Problem requirements -
From the passage on blockchain scaling, list every layer 1 demand that it says a monolithic blockchain fulfills.

Text to read -

----

Being a distributed, immutable ledger, blockchains often have to sacrifice resources in order to have all the nodes in the network unanimously come to a consensus in a decentralized manner. Out of scalability, security, and decentralization, a blockchain can usually only capture at most 2 of the 3 properties. For example, Bitcoin does a really good job of being decentralized and secure, however, it is incredibly difficult to scale. This phenomenon is referred to as the “blockchain trilemma” by Vitalik Buterin.

With the rise in popularity of modular blockchains, it is interesting to see how modular blockchains approach the problem of scaling while remaining decentralized and secure. Modular blockchains are different from monolithic blockchains in the sense that instead of fulfilling all of the layer 1 demands (consensus, data availability, execution, settlement), it specializes in only a few and outsources the rest. In this article, we will explore the scaling solutions of Ethereum and Cosmos, and see how scaling a modular blockchain(Cosmos) is different from scaling a monolithic one (Ethereum).

----

Supplied data -
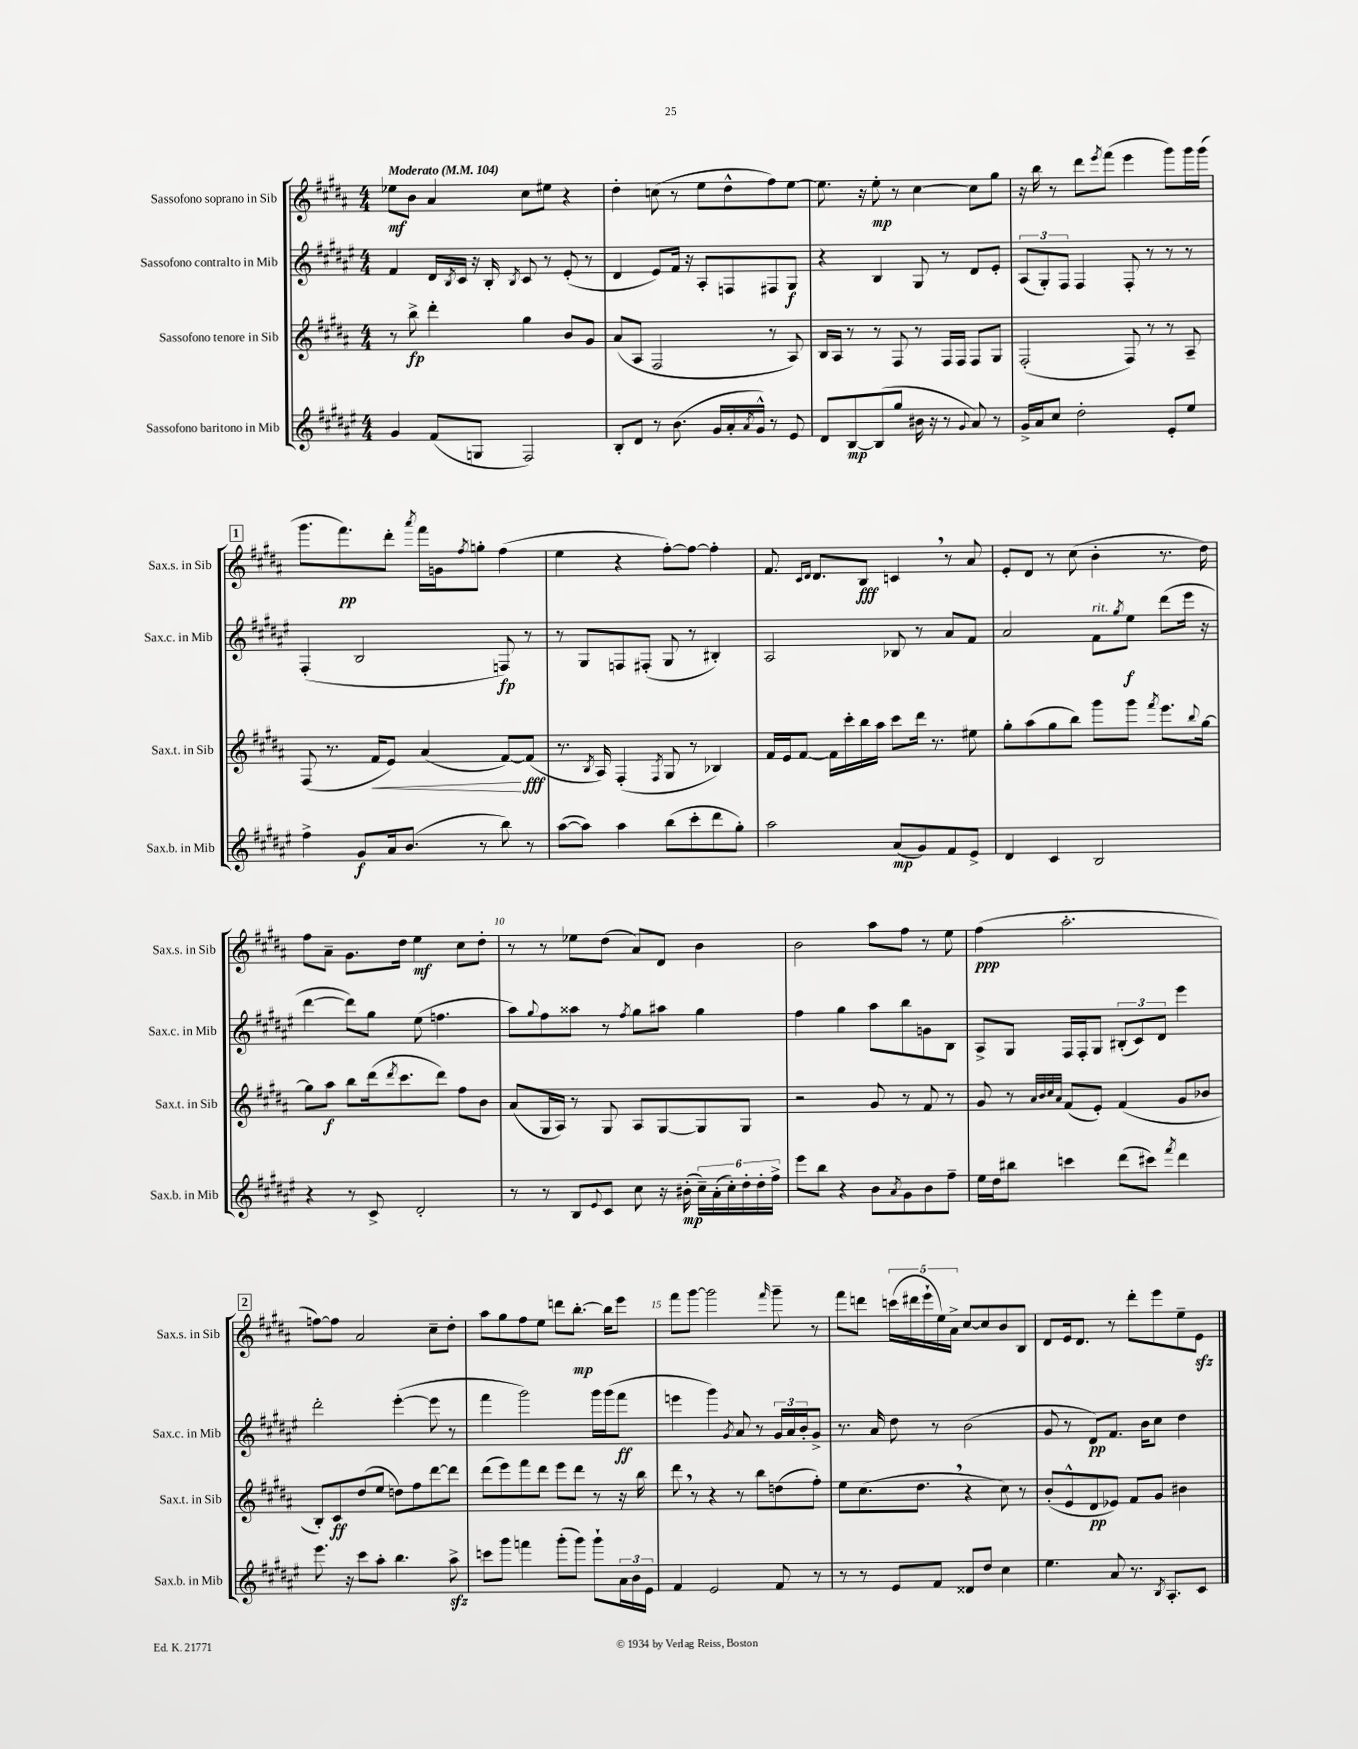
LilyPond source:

----

Final result -
Consensus, data availability, execution, settlement